TASK BRIEF
Return each line of the records that contains the word "Daniel". Case counts, so match capital and lowercase letters precisely.

Entries drawn from a collection:

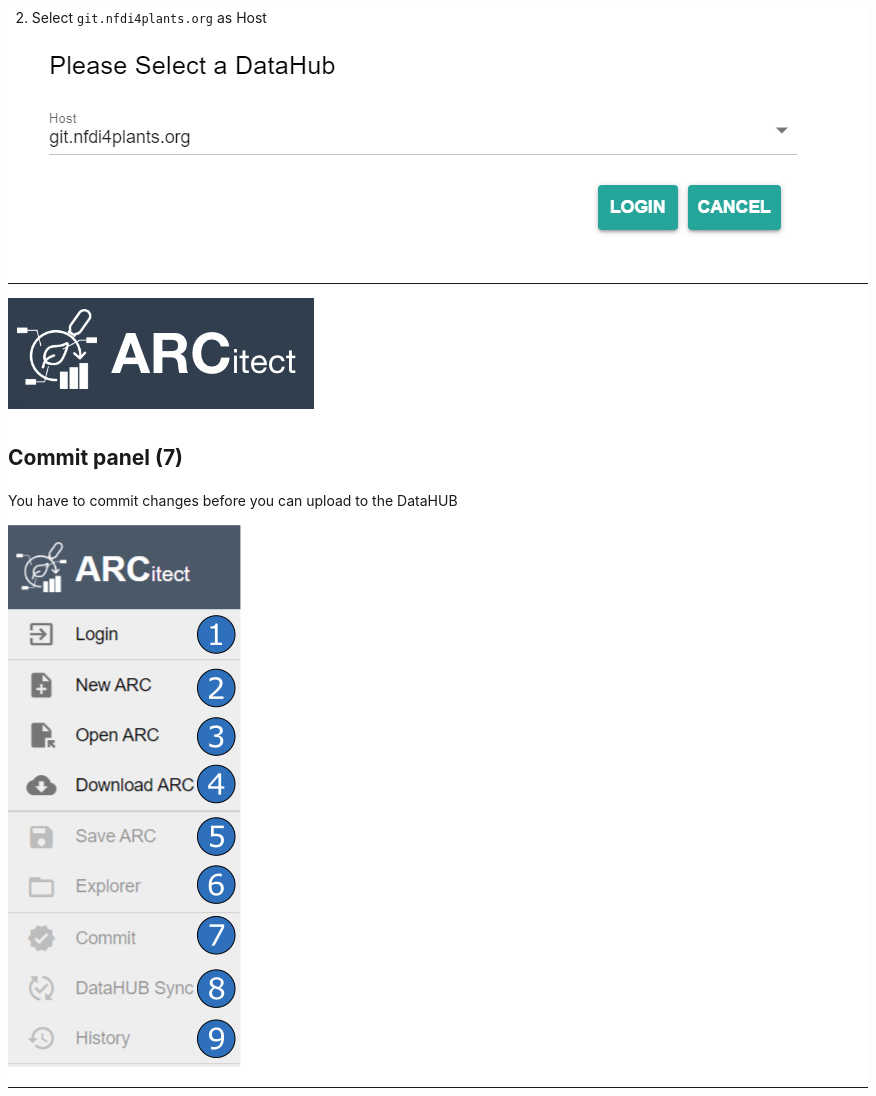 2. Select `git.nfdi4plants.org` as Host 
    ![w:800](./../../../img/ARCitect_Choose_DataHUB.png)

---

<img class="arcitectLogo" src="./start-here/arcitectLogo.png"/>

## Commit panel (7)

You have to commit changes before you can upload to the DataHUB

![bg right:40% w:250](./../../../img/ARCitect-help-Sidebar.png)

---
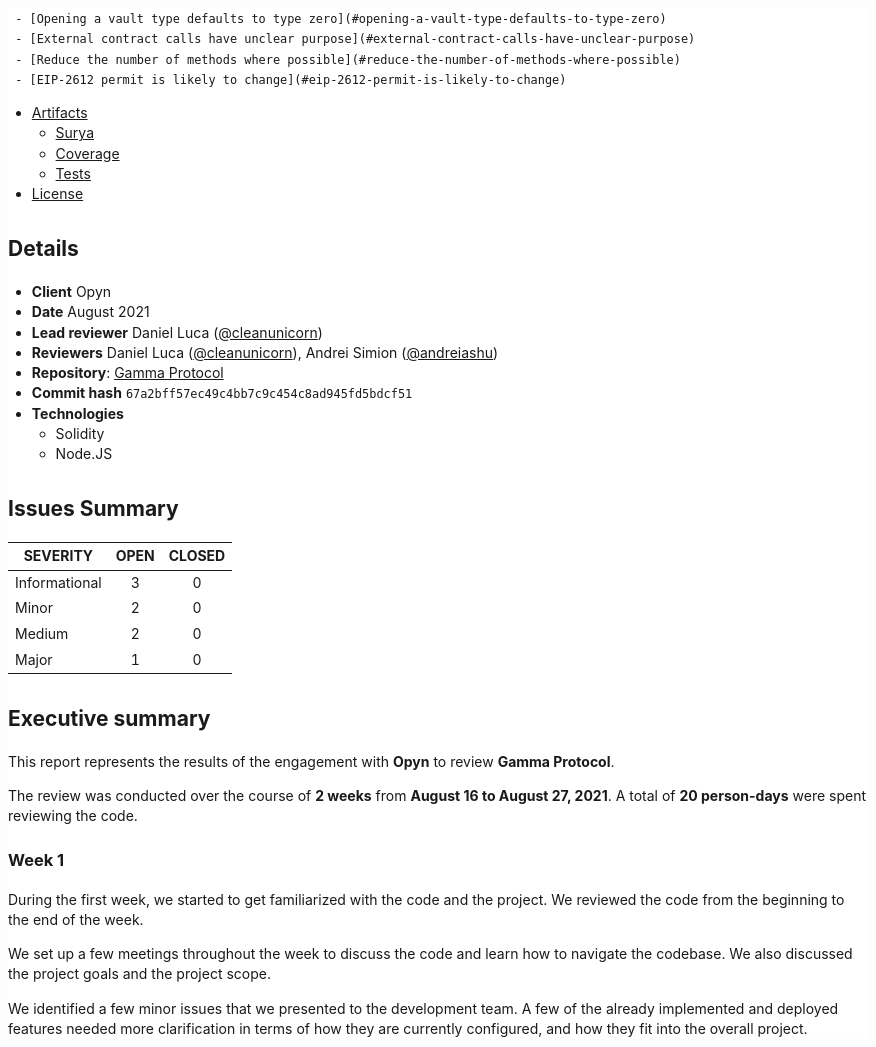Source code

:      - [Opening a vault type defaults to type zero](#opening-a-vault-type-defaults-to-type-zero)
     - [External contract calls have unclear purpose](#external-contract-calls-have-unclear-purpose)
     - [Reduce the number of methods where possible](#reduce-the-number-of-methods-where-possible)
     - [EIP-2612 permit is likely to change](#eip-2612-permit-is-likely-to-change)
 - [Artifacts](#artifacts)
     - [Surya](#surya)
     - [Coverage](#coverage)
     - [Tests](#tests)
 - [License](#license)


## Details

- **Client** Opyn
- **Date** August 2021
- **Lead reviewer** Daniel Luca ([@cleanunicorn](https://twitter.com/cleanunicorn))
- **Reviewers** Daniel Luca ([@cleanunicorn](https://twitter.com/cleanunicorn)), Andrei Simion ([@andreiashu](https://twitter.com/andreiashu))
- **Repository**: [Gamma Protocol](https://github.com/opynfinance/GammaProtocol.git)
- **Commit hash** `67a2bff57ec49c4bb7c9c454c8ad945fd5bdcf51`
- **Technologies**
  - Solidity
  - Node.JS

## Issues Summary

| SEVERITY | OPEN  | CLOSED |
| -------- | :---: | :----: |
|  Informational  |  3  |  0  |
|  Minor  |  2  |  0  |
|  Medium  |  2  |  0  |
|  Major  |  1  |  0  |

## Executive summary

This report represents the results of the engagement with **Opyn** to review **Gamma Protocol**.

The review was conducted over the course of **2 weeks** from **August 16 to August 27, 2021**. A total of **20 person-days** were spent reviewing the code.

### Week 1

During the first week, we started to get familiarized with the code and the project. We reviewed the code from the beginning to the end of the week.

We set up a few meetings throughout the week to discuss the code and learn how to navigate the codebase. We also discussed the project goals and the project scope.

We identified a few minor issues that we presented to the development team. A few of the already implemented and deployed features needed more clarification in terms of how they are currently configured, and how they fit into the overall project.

RESPONSE TO THE TASK
- **Lead reviewer** Daniel Luca ([@cleanunicorn](https://twitter.com/cleanunicorn))
- **Reviewers** Daniel Luca ([@cleanunicorn](https://twitter.com/cleanunicorn)), Andrei Simion ([@andreiashu](https://twitter.com/andreiashu))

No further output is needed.